Buoyancy and Archimedes's Principle Based Question

1. Jul 4, 2012

shinnsohai

I've this to be handed in by tomorrow

I think that my working is completely wrong !!!

1. The problem statement, all variables and given/known data
An empty cylinder bucket, 30cm in diameter and 50cm long, whose wall thickness and weight can be considered negligible is forced, open end first, into water untill its lower edge is 4m below the surface as shown in the picture. Calculate the force F which is required to hold t he bucket in this position assuming the trapped air will remain at constant temperature during the entire operation.

2. Relevant equations
P=ρ x G x H

3. The attempt at a solution

P1V1=P2V2
(4-h)ρg(∏(0.15^2))(4-h) = 3.5ρg (∏ (0.15^2))(h-3.5)
(4-h)^2(0.0707)= 3.5(0.0707)(h-3.5)
(16-8h+h^2)(0.0707)= 0.24745h-0.866075
0.0707h^2-0.565h+1.1312= 0.24745h-0.866075
0.0707h^2-0.81305h+1.997275= 0
(3.5ρg+101.3k)∏(0.15^2)(h-3.5)
(4-H)^2ρg(∏(0.15^2))= 3.5ρg(∏0.15^2)(h-3.5)

0.5=h-3.5+4-h
h-3.5=0.5
h=3.5/0.5
h=7

Last edited: Jul 4, 2012
2. Jul 4, 2012

LawrenceC

To solve this problem you will need to determine the volume of the trapped air in the pail. You have the equation P1*V1=P2*V2 so you can relate the final volume to the intial volume for the air in the pail. In turn, this can be related to depth at the water-air interface inside the pail (depth times density being pressure, P2). Doing this will result in a quadratic equation for the height (h) of the cylinder of air in the pail if you represent the total depth as 3.5+h. Knowing the height of the air, you can easily determine the volume of air.
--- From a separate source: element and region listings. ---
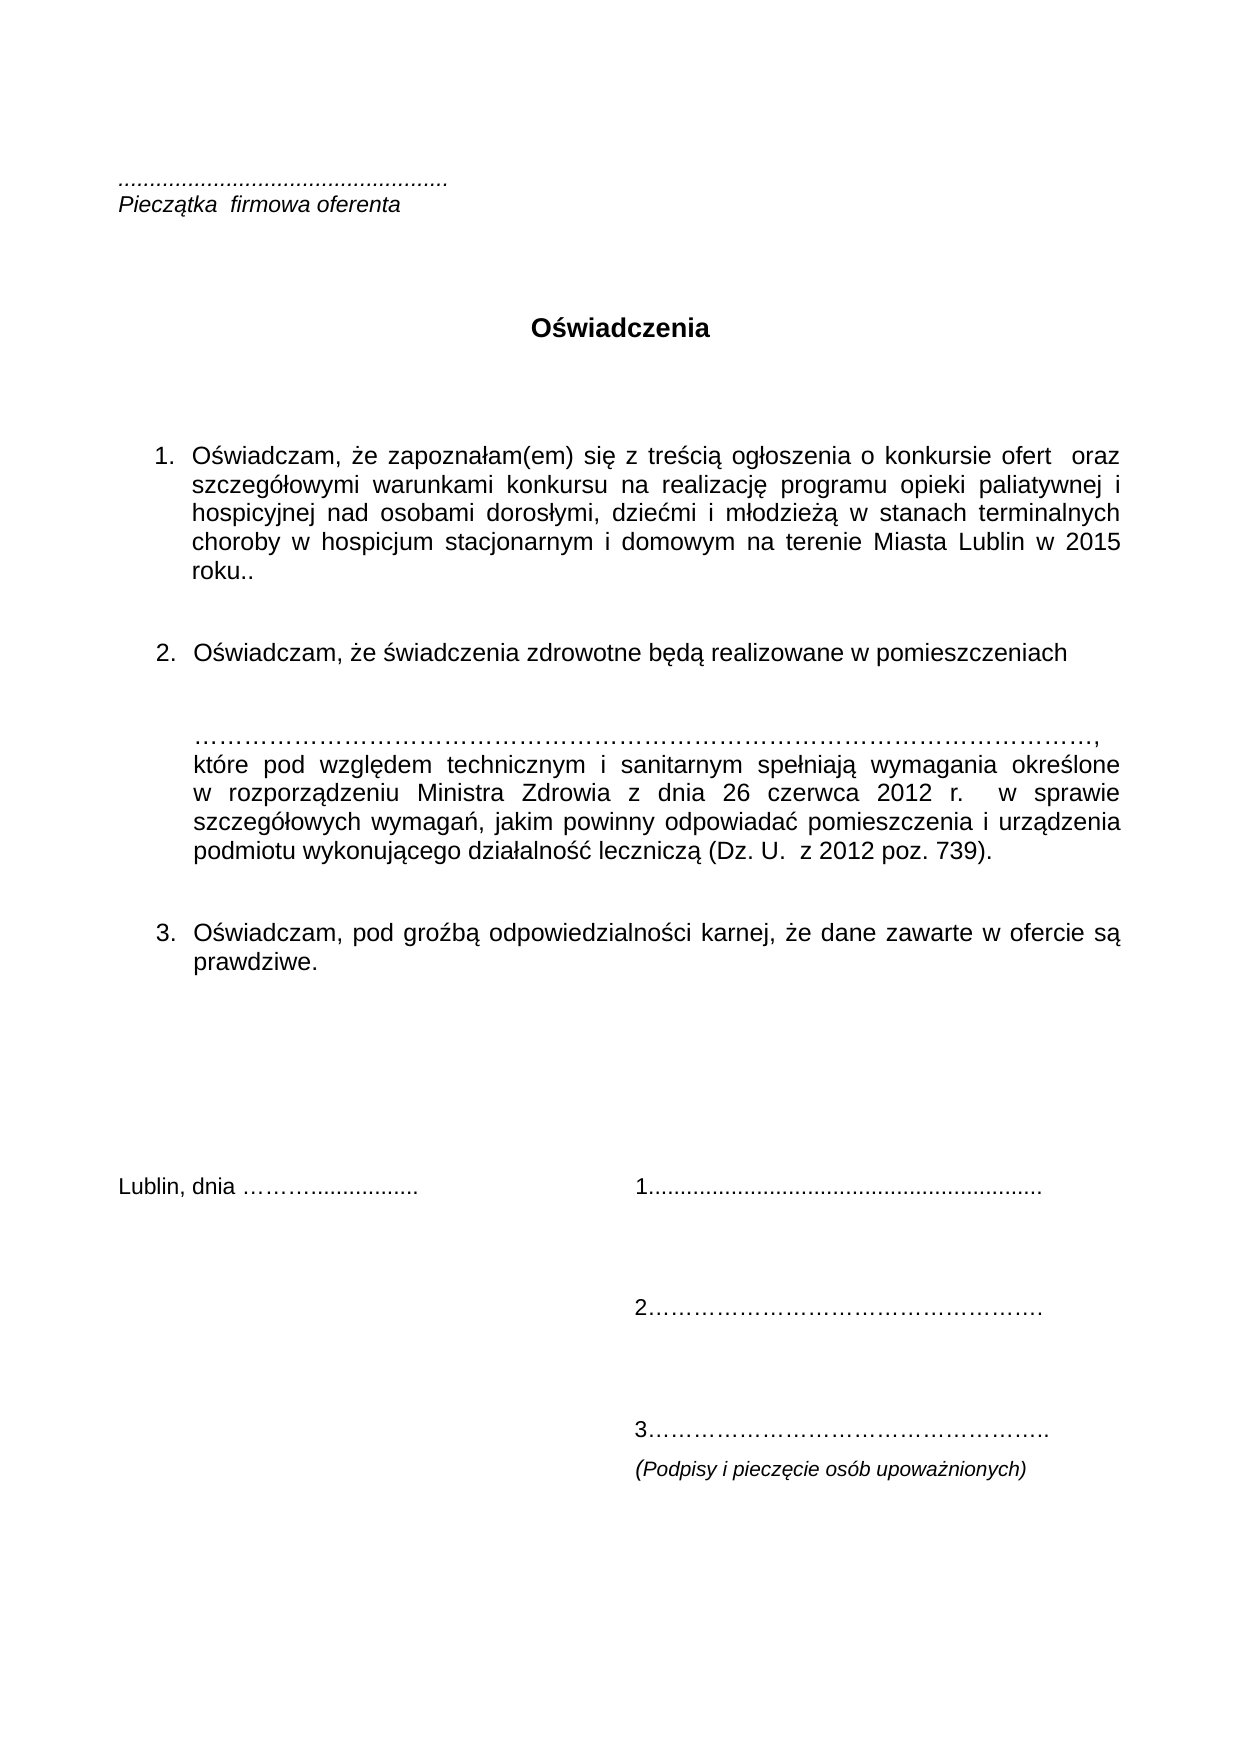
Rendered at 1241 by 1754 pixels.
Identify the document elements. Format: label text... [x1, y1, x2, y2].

text Pieczątka firmowa oferenta [118, 191, 1122, 217]
text (Podpisy i pieczęcie osób upoważnionych) [118, 1454, 1122, 1481]
list Oświadczam, że świadczenia zdrowotne będą realizowane w pomieszczeniach [156, 638, 1122, 667]
text Oświadczenia [118, 312, 1122, 343]
text Lublin, dnia ………................. 1.............................................................. [118, 1173, 1122, 1199]
list ………………………………………………………………………………………………, które pod względem technicznym i sanitarnym spełniają wymagania określone w rozporządzeniu Ministra Zdrowia z dnia 26 czerwca 2012 r. w sprawie szczegółowych wymagań, jakim powinny odpowiadać pomieszczenia i urządzenia podmiotu wykonującego działalność leczniczą (Dz. U. z 2012 poz. 739). [156, 721, 1122, 864]
list Oświadczam, pod groźbą odpowiedzialności karnej, że dane zawarte w ofercie są prawdziwe. [156, 918, 1122, 976]
text .................................................... [118, 164, 1122, 191]
list Oświadczam, że zapoznałam(em) się z treścią ogłoszenia o konkursie ofert oraz szczegółowymi warunkami konkursu na realizację programu opieki paliatywnej i hospicyjnej nad osobami dorosłymi, dziećmi i młodzieżą w stanach terminalnych choroby w hospicjum stacjonarnym i domowym na terenie Miasta Lublin w 2015 roku.. [154, 441, 1122, 584]
text 2……………………………………………. [634, 1294, 1122, 1321]
text 3…………………………………………….. [561, 1416, 1122, 1442]
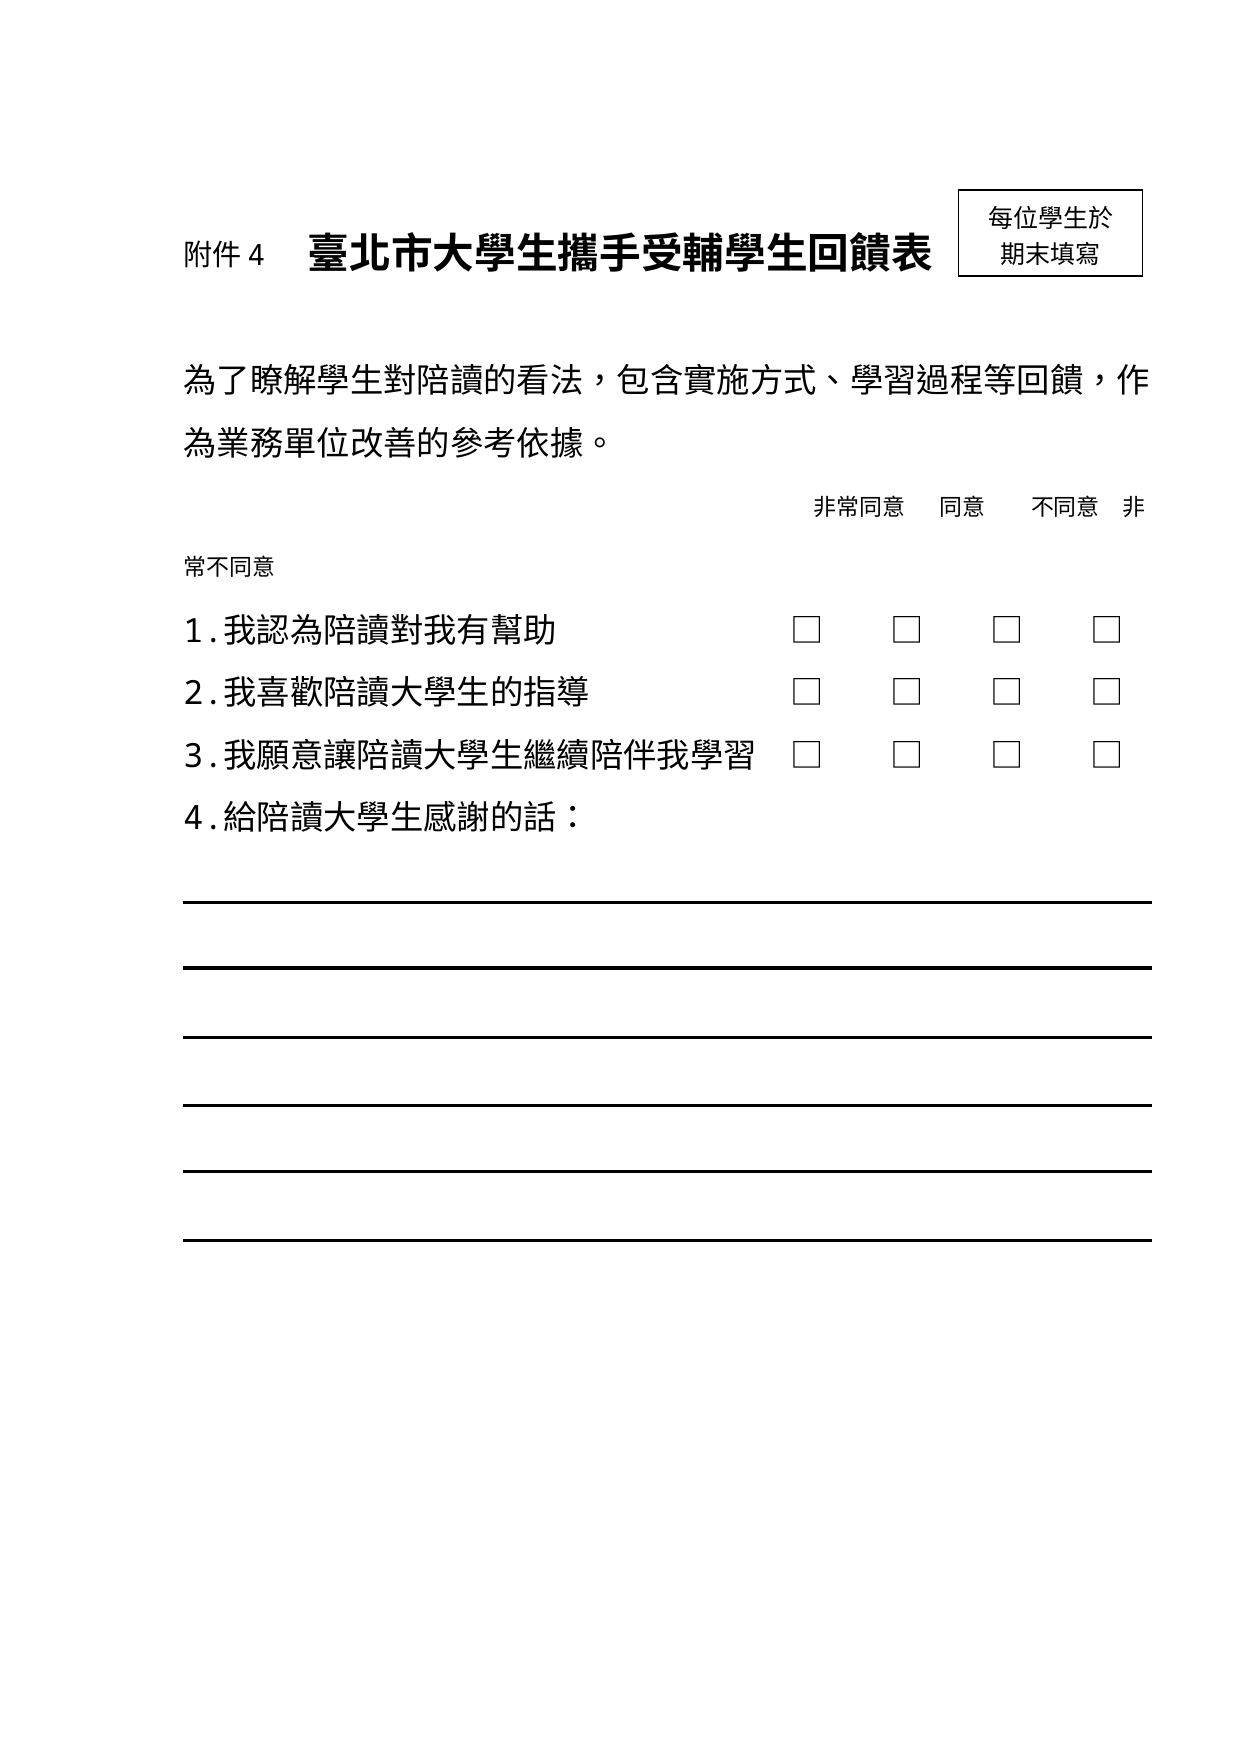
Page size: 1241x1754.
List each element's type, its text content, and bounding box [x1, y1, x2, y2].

text 期末填寫 [974, 235, 1127, 268]
text 3.我願意讓陪讀大學生繼續陪伴我學習 □ □ □ □ [183, 711, 1152, 774]
text 1.我認為陪讀對我有幫助 □ □ □ □ [183, 586, 1152, 649]
text 2.我喜歡陪讀大學生的指導 □ □ □ □ [183, 649, 1152, 711]
text 臺北市大學生攜手受輔學生回饋表 [298, 220, 943, 280]
text 為了瞭解學生對陪讀的看法，包含實施方式、學習過程等回饋，作為業務單位改善的參考依據。 [183, 336, 1152, 461]
text 附件4 [183, 211, 958, 292]
text 每位學生於 [974, 198, 1127, 235]
text [1143, 211, 1152, 274]
text [959, 191, 1142, 275]
text 非常同意 同意 不同意 非常不同意 [183, 461, 1152, 586]
text 4.給陪讀大學生感謝的話： [183, 774, 1152, 836]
From that you determine, via Archimedes Principle, the force necessary to hold the can under water at the specified depth.

Last edited: Jul 4, 2012
3. Jul 4, 2012

shinnsohai

At Least A Hope !
Gonna Re-Solve This!

4. Jul 4, 2012

LawrenceC

When you set up your equation relating pressure and volume, pressures must be absolute. Also notice the slight change I made in my previous post. The 4 meters should have been 3.5 meters making the interface depth 3.5+h.

5. Jul 4, 2012

shinnsohai

Erms Lawrance..
I Think that I do mistake all the time , but hoping no this time :D

Maybe the 2nd photo having the correct ans
Where small h=3.75
Therefore Trapped Air Height is 0.25m

what's the next step to find force(Brain Stuck!)
It's so tiring ~~
2am~
i shall continue tomorrow , hoping you could give me the answer ASAP

Thx for helping anyway!

6. Jul 4, 2012

LawrenceC

Here is some more help:

P1V1=P2V2 where P2 is trapped air pressure and V2 is volume of trapped air.

Let d = depth to top of can (3.5 m)
h2= depth of compressed air in top of can
Pa= atmospheric pressure

So P2=rho(d+h2)+Pa

V2=Ah2=P1V1/P2=P1V1/(rho(d+h2)+Pa)
A=area of can cross section
Solve above quadraticfor h2. It is written as
Ah2=P1V1/(rho(d+h2)+Pa)
and should be put in standard quadratic form so you can use formula.

Knowing h2 you can get the force from Archimedes Principle or by evaluating pressure at air-water interface and multiplying it by the area followed by subtracting the pressure force pushing down on the top of the pail. The difference is the force needed.

If you work out the equations in symbols it is less messy and therefore less error prone. Plug in the numbers at the end. Make sure your units agree.

7. Jul 4, 2012

1h193

may I know why are you using Boyle's Law ..? I don't get the concept ..

*I was quite in shocked when I looked at this ..
0.5=h-3.5+4-h
h-3.5=0.5
h=3.5/0.5
h=7

8. Jul 4, 2012

LawrenceC

PV^n=constant

For an isothermal process, n=1
For an isentropic process, n=k
etc...